I also tried truss -p on sqlldr process but
the out put was

Code: Select all

[iehibu12] /u01/iisGIDev truss -p 3063884
kread(0, 0x0000000000000000, 0) (sleeping...)
^CPstatus: process is not stopped
i think sqlldr is in sleep infinitely.

Please suggest the next step.

Regards,

Posted: Sun Apr 27, 2008 10:00 am
by ArndW
In this case the truss output isn't of any help. I wonder if the job is not progressing because it is waiting for Oracle to complete? If you change the job to not write any changes to the database does it complete? Can you have your DBA monitor the DB while this job is running?

Posted: Sun Apr 27, 2008 10:38 am
by priyadarshikunal
ArndW wrote:In this case the truss output isn't of any help. I wonder if the job is not progressing because it is waiting for Oracle to complete? If you change the job to not write any changes to the database does it complete?

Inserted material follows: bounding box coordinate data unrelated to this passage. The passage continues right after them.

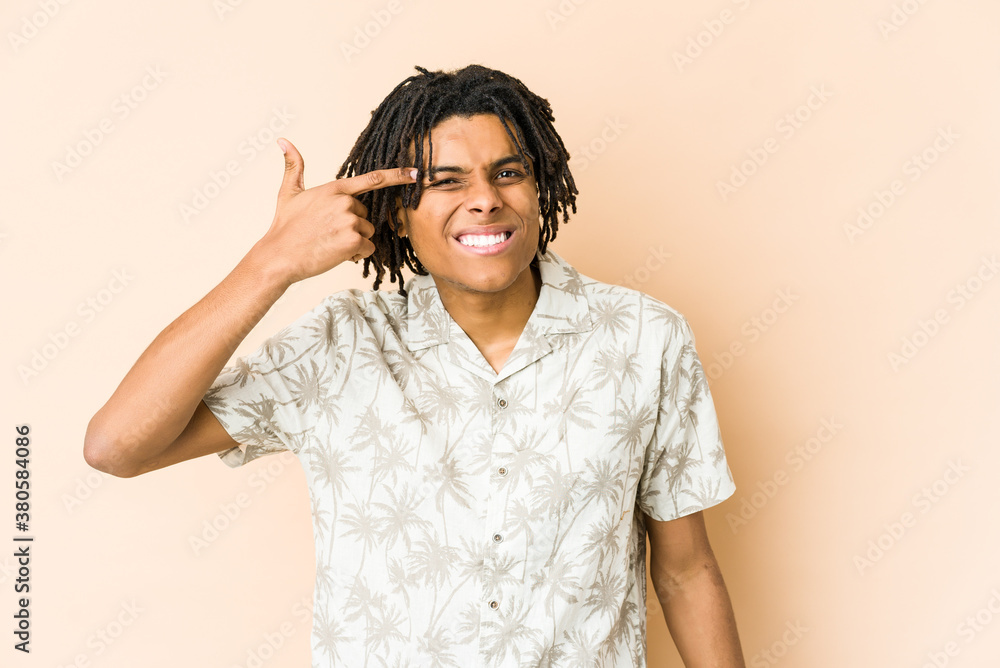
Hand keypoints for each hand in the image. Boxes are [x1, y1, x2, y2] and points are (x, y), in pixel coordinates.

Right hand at [253, 137, 416, 285]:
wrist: (280, 255)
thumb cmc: (285, 227)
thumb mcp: (289, 192)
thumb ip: (294, 166)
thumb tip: (282, 140)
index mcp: (334, 188)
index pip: (372, 179)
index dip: (398, 176)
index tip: (416, 173)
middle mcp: (345, 202)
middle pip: (367, 215)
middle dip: (354, 226)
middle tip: (329, 233)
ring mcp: (350, 221)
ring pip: (368, 233)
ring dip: (354, 242)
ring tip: (330, 243)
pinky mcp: (353, 240)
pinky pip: (368, 249)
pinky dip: (356, 255)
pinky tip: (335, 253)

Can you have your DBA monitor the DB while this job is running?
I tried that job again it ran successfully.

According to my analysis
Only those jobs are getting hanged which are designed to write in to the database.

DBA was not monitoring the database while running that job but when the job got hanged i tried to consult the DBA.
After investigation he told that the Database it waiting for input but not getting it from the server.

But I was trying to run that job without any record so it should have finished in 2 or 3 seconds.

I am not sure where it got stucked.

That's why I am not sure that at which point it got stucked.

Can you tell me what check list to be followed now to find the point of failure.